James Bailey "Jim" Kaler (December 29, 1938 – November 26, 2022) was an American astronomer and science writer.

== Personal life and education ==
Kaler was born to Earl and Hazel Holmgren Kaler on December 29th, 1938. After elementary and high-school education in Albany, New York, Kaler earned his A.B. at the University of Michigan in 1960. He attended graduate school at the University of Michigan (1960–61), at Christian-Albrechts-Universität zu Kiel (Germany, 1961–62), and UCLA (1962–64), where he also obtained his Ph.D. in Astronomy 1964. His thesis advisor was Lawrence H. Aller. He was married to Maxine Grossman and they had four children. Kaler died due to complications of Parkinson's Disease on November 26, 2022, at the age of 83.

== Professional career ==
Kaler started his professional career with appointments as a research and teaching assistant at the University of Michigan from 1958 to summer 1960. In 1961 he worked as an astronomer with the United States Naval Observatory. In 1964 he was appointed as an assistant professor of Astronomy by the University of Illinois, and promoted to associate professor in 1968 and to a full professor position in 1976 (all at University of Illinois). Since 1995 he is Campus Honors Faculty. In 2003 he retired to become professor emeritus at the University of Illinois.

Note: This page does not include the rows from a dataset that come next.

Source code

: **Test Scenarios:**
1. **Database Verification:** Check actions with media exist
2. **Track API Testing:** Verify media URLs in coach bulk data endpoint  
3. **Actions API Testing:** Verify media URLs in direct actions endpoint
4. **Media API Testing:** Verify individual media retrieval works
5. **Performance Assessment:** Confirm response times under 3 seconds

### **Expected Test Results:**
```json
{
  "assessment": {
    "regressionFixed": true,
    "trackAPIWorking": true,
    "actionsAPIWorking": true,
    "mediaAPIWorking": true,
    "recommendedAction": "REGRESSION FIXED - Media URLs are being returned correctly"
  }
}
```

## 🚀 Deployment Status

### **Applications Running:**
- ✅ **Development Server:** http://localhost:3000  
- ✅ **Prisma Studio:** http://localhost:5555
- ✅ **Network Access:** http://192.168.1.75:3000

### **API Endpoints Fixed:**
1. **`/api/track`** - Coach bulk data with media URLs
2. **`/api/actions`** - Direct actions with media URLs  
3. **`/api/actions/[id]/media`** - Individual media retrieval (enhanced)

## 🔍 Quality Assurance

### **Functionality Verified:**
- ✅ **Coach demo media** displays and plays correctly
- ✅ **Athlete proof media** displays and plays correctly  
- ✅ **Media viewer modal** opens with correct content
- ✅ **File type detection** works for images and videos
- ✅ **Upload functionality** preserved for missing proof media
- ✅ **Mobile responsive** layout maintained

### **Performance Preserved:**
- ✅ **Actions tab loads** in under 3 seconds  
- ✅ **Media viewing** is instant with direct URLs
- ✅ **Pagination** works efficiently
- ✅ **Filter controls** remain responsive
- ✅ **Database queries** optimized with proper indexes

Kaler published over 120 papers. Examples include work on
- the chemical composition of planetary nebulae including their electron densities, on
- emission lines of planetary and diffuse nebulae, on
- the development of shells in planetary nebulae, and on
- stellar evolution.

He has served as president of the board of directors of the Astronomical Society of the Pacific and of the Board of the Champaign Urbana Symphony Orchestra.

== Honors and awards ==
- He has held Fulbright and Guggenheim Fellowships, and has been awarded medals for his work from the University of Liège in Belgium and the University of Mexico.
- He gave the Armand Spitz Lecture to the Great Lakes Planetarium Association and the Margaret Noble Address to the Middle Atlantic Planetarium Society.
- In 2003 he received the 2003 Campus Award for Excellence in Public Engagement by the University of Illinois.
- In 2008 he received the American Astronomical Society's Education Prize.
- He was elected a Legacy Fellow of the American Astronomical Society in 2020.
- Asteroid 17851 Kaler, discovered by the Near-Earth Asteroid Tracking program in 1998, was named after him, honoring his outreach activities.

==Works==
Jim Kaler has written for a variety of magazines, and was a consultant for Time-Life Books. He has long appeared on Illinois television and radio. In addition to two textbooks and three audio courses, he published several books, including
- First Magnitude: A Book of the Bright Sky
- Stars and their Spectra,
- The Ever-Changing Sky,
- Extreme Stars (American Association of Publishers Outstanding Professional and Scholarly Title in Physics and Astronomy for 2001),
- The Cambridge Encyclopedia of Stars,
- Stars and Cosmic Clouds,
- The Little Book of Stars,
- The Hundred Greatest Stars, and
- Heaven's Touch (selected Book of the Week by Times Higher Education in September 2009).

His online star database "STARS" has scored more than 4 million visitors since its release in 1988.